If you plan to install siding, plastering is not carried out. When installing this element, be sure to leave a gap for ventilation of the facade.

Common mistakes when insulating the outside walls of a house:

  • Temperature mismatch. Many people work in extreme heat or cold weather. This is prohibited; the quality of the material is significantly reduced.
  • Poor quality of wall preparation. The first stage is the most important. If the walls are not prepared well enough, after a while many nuances that have not been eliminated will become apparent.
  • No starting bar. The element is required; it performs many useful functions. Without it, the insulation will quickly become unusable or move down.
  • Incorrect installation of slabs. Be sure to secure them in a checkerboard pattern.
  • Incorrect application of glue. The sheet may become deformed if the adhesive is applied incorrectly.
  • Incorrect placement of insulation sheets.

If you carry out the work in accordance with the described plan, there should not be any troubles in the future. It is worth taking into account possible errors so that the fastening of the material is reliable and the quality of work is as high as possible.
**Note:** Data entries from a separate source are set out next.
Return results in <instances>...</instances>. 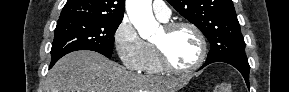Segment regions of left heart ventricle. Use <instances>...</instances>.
<instances>
[{
	"mask_svg": "<svg viewBox=\"0 0 289 92\" xmlns=\"http://www.w3.org/2000/svg\"><path fill=\"white\" fill-rule=\"evenodd\" d=\"M154 43L162 47L170 62L179 68L192 66L200 54L198 38L189 28H179L171 33L163 28Z\"/></svg>",
	"mask_w": 289,
	"mask_h": 92,
	"instance_id": "obj_1",
	"label": "left heart ventricle"
}]
</instances>
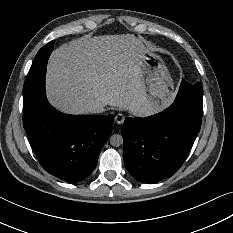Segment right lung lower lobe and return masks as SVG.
Returning <instances> with one entry per match:
<instances>
[{
	"mask_svg": "<svg viewBox=\"0 0 233 233\" xmlns=\"http://www.w3.org/2000/svg\"><path fill=\"white\" fill-rule=\"evenodd\" d=\"M23 100V126L43 168L70 183L88 177L111 134L114 116L56 111L46 99L45 79L24 93Z\"/></svg>",
	"mask_w": 233,
	"mask_h": 233,
	"instance_id": "obj_1",
	"label": "right lung lower lobe"
}]
</instances>
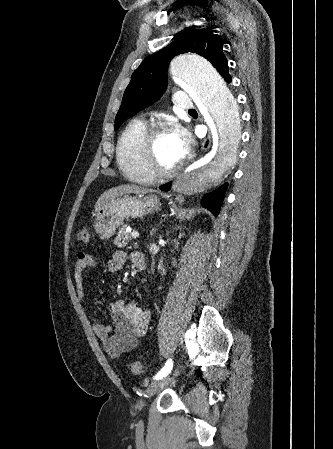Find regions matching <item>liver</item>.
Segmentation results:
<instances>
[{
    "label": "liver",
    "instance_id": "1",
    "mask_svg": "<svg viewBox=\"0 0 333 449\" xmlns=\"http://www.w3.org/2000/svg\"><path fill=\"white\" fill-rule=\"evenodd\" d=\"M152 190H147L136 185L124 184L116 187H112L106 190L101 196L98 198L95 211L97 212L107 201L111 199H115L121 197L126 194L135 193V194H146L151 192Z\"/></svg>",
    "mask_w": 333,
    "mask_h": 449
}]
</instances>
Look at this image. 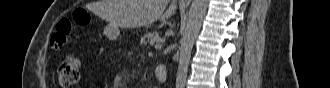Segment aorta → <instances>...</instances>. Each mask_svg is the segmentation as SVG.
<instances>
[{"instance_id":"1","label":"aorta","mask_w":330,"mask_h":88,"mask_svg":"<svg viewBox=\"0 0 330 88\" xmlns=\"http://www.w3.org/2000/svg\"><path fill=\"white\" fill-rule=\"evenodd\" d=\"M207 6L208 0L192 1L186 27L180 41V60L176 76V88H185L191 51L200 31Z\"/></svg>"}]
</instances>
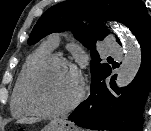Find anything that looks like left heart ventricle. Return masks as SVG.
Instances as JSON below:
<instances>
[{
    "label": "left heart ventricle",
    "mask_w": 151,
    "mask_h": 131,
    "mask_svg": "<svg viewBox=\"0 0 151 131\" xmlns=\"http://www.w3.org/2000/svg\"><path fill=\"white\" fill-rule=\"evenodd\" d=\"M78 80L65 65L53 64L37 71L30 82V100L42 110H55L74 96Z\"/></svg>",
    "instance_id": "obj_1"
}]
</instances>
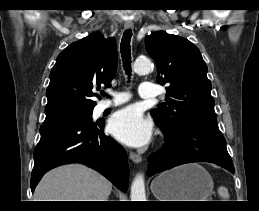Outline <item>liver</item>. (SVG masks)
<instances>
[{"mask_svg": "<svg viewBox=\"0 0 259 211\" xmlns=\"http://www.w3.org/2000/svg\"><path fill=\"white\" fill-rule=\"evenodd\" d=\"M112 184L82 164H68L47 172L35 189L34 201H108Z\"/></svg>", "mask_w": 259, "mask_h": 211, "instance_id": "liver-1", "label": "liver"}]
</instances>
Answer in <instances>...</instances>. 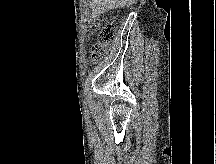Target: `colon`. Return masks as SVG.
<instances>
[{
  "mask_svg": "<svg viewBox=\"0 0 216 164\" xmlns=\"http://www.w3.org/2000/svg\"><path fill=\"white\" fill-rule=\"evenodd\" d=\"M99 26L98 23L94 24L95 28ZM115 33L116 30L113 22H107L101 25L98 33V41L94 44L91 52V57L94 61H99L105 56L107 46L113 41Z\"/></svg>",
  "mask_w": 216,
  "mask_h": 164,
  "instance_id": "1",
  "label": "colon"
}]
</instances>
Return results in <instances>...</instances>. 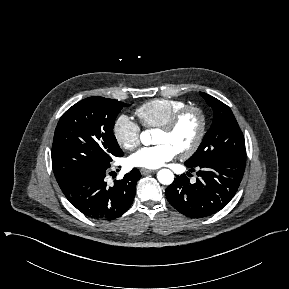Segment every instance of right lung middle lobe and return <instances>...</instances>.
I'll return each mask as SVG.
<instances>
[{
    "label": "right lung middle lobe",
    "instance_id": "obj_1",
    "mask_svg": "<svg viewBox=\"0 0 289 289\" xmlns=\"http://www.w3.org/2000/svg\"><path fill=\"white\" fill-rule=\"evenodd\" d=\"M117 100L89 97L73 105L60 118L52 145V166L59 186L76 175L110 166L121 157L113 134L120 110Z\"/></svg>",
    "mask_w": 289,
    "mask_h": 289
}]
</instances>
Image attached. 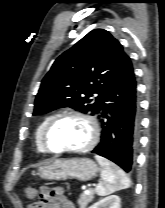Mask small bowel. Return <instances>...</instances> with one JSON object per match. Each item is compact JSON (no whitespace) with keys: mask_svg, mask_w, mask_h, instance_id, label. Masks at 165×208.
I'll list each match as a JSON object with an SVG mask.
<instances>
[{"mask_svg":"<svg viewBox=\"0 0 165 208\" xmlns=\"http://www.w3.org/2000/svg\"><path fill=\"white\" fill-rule=\"evenodd\" d=\"M39 198V201L29 204L27 208H75L61 187L43 186Z\"/></svg>","mask_w":165,"mask_h":208,"instance_id":"small-bowel-1","label":"small bowel"}]
</instances>
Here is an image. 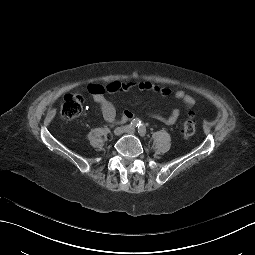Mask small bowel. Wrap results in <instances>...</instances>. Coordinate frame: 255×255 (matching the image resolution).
<instances>
[{
    "instance_id": "obj_1",
    "label": "small bowel",
    "mask_w": 255,
    "mask_h": 255,
    "mask_svg": "<svg viewBox=\"0 0 255 255\" xmlns=\"http://www.w3.org/2000/svg\"><path fill=\"white\" fill-rule=\"evenodd\" d=\"M134 87L141 91L150 90L164 96H169L172 94L175 99L185 104L187 108H191L194 105V99L184 90H176L172 92L169 88L162 87L158 84H153L147 81L125 83L111 82L106 86L93 83L88 85L87 91L100 107L102 115L107 122L124 123L134 118L136 112L134 110L126 109L121 113L120 118H117L116 109L112 102L105 96V93L128 91ZM179 115L180 111L177 108L173 109L169 116H162L158 113H150L152 118L160 120L167 125H174L177 122Z\"/></svg>"
}]
</instances>
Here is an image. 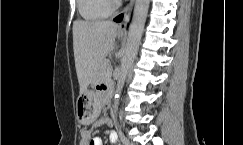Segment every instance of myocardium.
I'll return each mask as SVG.
<instances>
[{"mask_svg":"<svg viewBox=\"0 0 243 145\" xmlns=\"http://www.w3.org/2000/svg\"><path fill=\"white\" fill-rule=\"evenodd\" d=\"M107 2L112 10L116 9L119 6V0H107Z\"/></svg>","mask_w":243,"mask_h":145,"instance_id":"myocardium-1","label":"myocardium"}]
</instances>
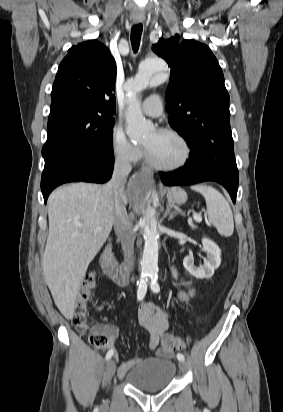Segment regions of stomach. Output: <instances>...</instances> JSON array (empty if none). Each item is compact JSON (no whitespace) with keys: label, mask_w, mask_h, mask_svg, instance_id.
<instances>
[{"label":"stomach","mask_w":283,"mask_h":412,"mask_svg":"<svg viewBox=\"0 0 283 412\" xmlns=\"http://www.w3.org/2000/svg\"><path fill=\"white\" fill-rule=\"evenodd\" d=\"M167 199L174 204H183L187 200V193L179 187H172L167 190Z\"/></svg>","instance_id":"0dacf381"}]
</instances>
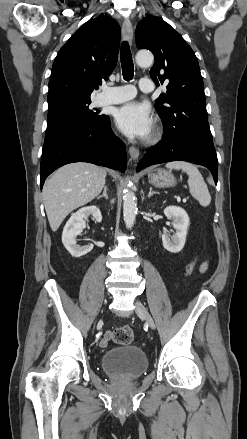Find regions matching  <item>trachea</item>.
Segmentation results:
<instances>
[{
  "label": "trachea",
  "mask_w": 247,
  "mask_h": 439,
  "mask_svg": "<svg viewBox=\"0 0 247 439\" xmlns=\"http://www.w3.org/2000/svg\"><path fill=\"white\" fill-rule=\"evenodd\" d=\"M120 59L124 79L127 81L131 80L134 75V64L129 44L127 42H123L121 45Z\"/></svg>",
  "instance_id": "3493384b"
}]
</instances>
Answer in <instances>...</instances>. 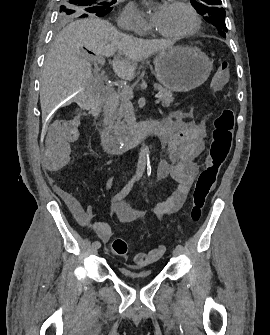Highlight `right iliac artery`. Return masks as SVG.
Returning a JSON list of instances; mask_svg holds the SVG:
<instances>
[{
    "label": "right iliac artery",
    "instance_id": "right-iliac-artery-1",
    "mask_svg": "<svg viewBox=\"0 0 270 335\" xmlns=\"http://www.w3.org/2000/svg\"><path fill=\"white\" fill-rule=\"evenodd\" d=\"M134 180H131L128 182V184L118 193L116 194L113 199L112 202H115L117 200H121L123 199L131 190L132 186H133ZM92 246H95L97 248L101 247V243L99 241H94L92 243Z\"/></svg>",
    "mask_w": 270,
    "mask_h": 335
}]
</instances>
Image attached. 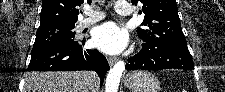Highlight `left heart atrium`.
Masks as SVG:
<instances>
[{"mask_svg": "<svg viewBox=\"0 0 225 92\" xmlns=\"http://www.w3.org/2000/svg\"><path fill=\"white\" fill-rule=\"evenodd\" d=\"M92 43L104 53L116 54L126 46L127 33L115 22H107L95 28Z\"/></svg>", "mask_w": 225, "mask_h": 92, "instance_id": "1", "label": "left heart atrium"}]
</instances>
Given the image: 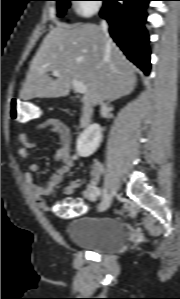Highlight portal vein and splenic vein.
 <instances>
[{"mask_svg": "<svg viewBox=\"0 0 180 299\" xmlns=\"http://www.w3.org/2000/svg\"><path fill=\"white\" fill-rule=\"evenodd\" d=\"M52 75L55 76V77H59L61 75V73L59 71H53ZM71 83L74 87V90L77 93L85 94L87 92V87L82 82H80L76 79H72Z\"/></svg>", "mask_w": 180, "mask_h": 299, "instance_id": "1", "label": "portal vein and splenic vein"}]
</instances>
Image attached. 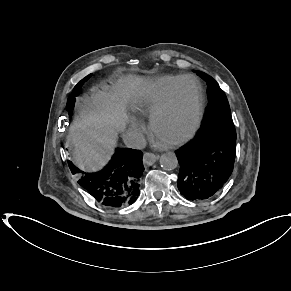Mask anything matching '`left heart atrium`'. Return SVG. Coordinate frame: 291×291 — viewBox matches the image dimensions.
<instances>
[{"instance_id": "left-heart-atrium-1", "label": "left heart atrium", "mask_w": 291, "mask_h": 291, "mask_svg": "<svg viewBox=\"0 0 291 291\" xmlns=\"http://www.w3.org/2000/svg\"><path fill=\"white\" fill-rule=\"evenodd\" d=\"M154 143L156 144V145H158V146H163V145H165L167 142L166 141H164L163 139H161V138H159V137H155V139H154Z\"/></svg>"}]
</instances>
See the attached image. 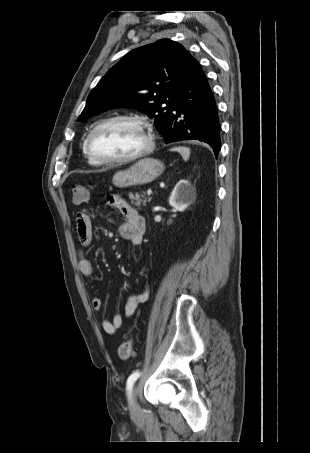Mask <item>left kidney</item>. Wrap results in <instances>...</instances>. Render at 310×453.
<instances>
[{
  "label": "left kidney",
  "mask_w": 310,
  "mask_h": 453,
  "mask_svg": "<svg viewBox=\"0 0 310 453\" xmlns=\"http://www.w3.org/2000/svg\"><path fill=\"white\" fill-rule=\"evenodd\" d=\"M193 198L194 193L188 181L180 180L169 197V204L177 211L182 212L189 206Z\"/></svg>",
  "instance_id": "1"
}]
</instances>
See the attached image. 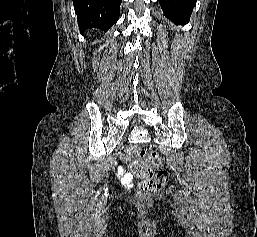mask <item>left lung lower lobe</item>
I'll return each mask as SVG.
<instances>
[{
	"label": "left lung lower lobe",
	"instance_id": "1",
	"mask_svg": "<svg viewBox=\"0 0 257 237\" xmlns=\"http://www.w3.org/2000/svg\"><path fill=\"white\" fill-rule=\"evenodd\" d=\"M164 15L176 25L189 22L196 0H159Z\"/></svg>",
	"mask_w": 257,
	"mask_h": 237
}]
</instances>
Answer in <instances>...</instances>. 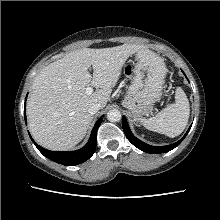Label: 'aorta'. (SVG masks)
I'll return each mask as SVG.
<instances>
[{
	"label": "aorta",
	"instance_id": "762f6f07",
	"mask_svg": "<svg viewBox=\"0 0 220 220\" xmlns=\"http://www.w3.org/2000/svg\"><path fill=\"white\" fill-rule=\"evenodd\" d=\"M121 113L119 110L117 109H113V110H110L108 113H107V119L111 122H118L121 120Z\"/></svg>",
	"mask_w": 220,
	"mask_h": 220
}]
</instances>
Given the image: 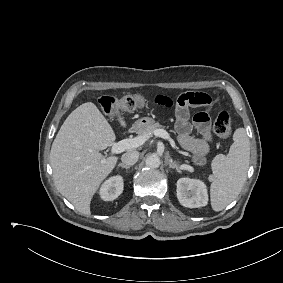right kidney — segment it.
<instances>
[{"label": "right kidney", "mask_w": 283, "mask_h": 283, "mask_svg": "<svg viewBox=\"0 0 283 283\" xmlns=\"http://www.w3.org/2000/svg\"><path fill=\"white\" fill-rule=\"evenodd\" d=\"M123 191V178L113 176L106 180L100 188L99 194L104 201L116 199Z\"/></svg>", "instance_id": "right-kidney-1"}]
</instances>
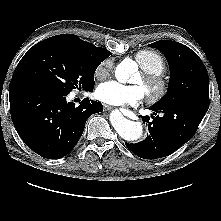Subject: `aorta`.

A house that has a modern heating system will not become a comfortable home if competent work is not done to insulate it. Great attention should be paid to insulating a house. After all, external thermal insulation will protect your home from the effects of precipitation and will save money on its heating. In addition, external insulation with mineral wool will help save the internal living space in the house. The most popular insulation today is mineral wool. Therefore, together with the site, we will figure out how to insulate a house with mineral wool from the outside.

Advantages of mineral wool

Mineral wool for thermal insulation and insulation of a house is the right solution. And all because this material has many advantages. Today it is worth listing the most important advantages. So, mineral wool has:

  1. Low thermal conductivity and high thermal insulation.
  2. Excellent soundproofing characteristics.
  3. High level of fire safety. It is worth noting that this material is not capable of supporting combustion.
  4. Easy installation. Cotton wool is produced in the form of a roll or slabs. Therefore, you can choose any convenient option for covering your house.
  5. Good vapor permeability. An object covered with mineral wool is able to “breathe”.
  6. Absolute environmental safety. Mineral wool is a completely safe material for humans. This insulation only releases harmful substances into the atmosphere when heated above +300 degrees.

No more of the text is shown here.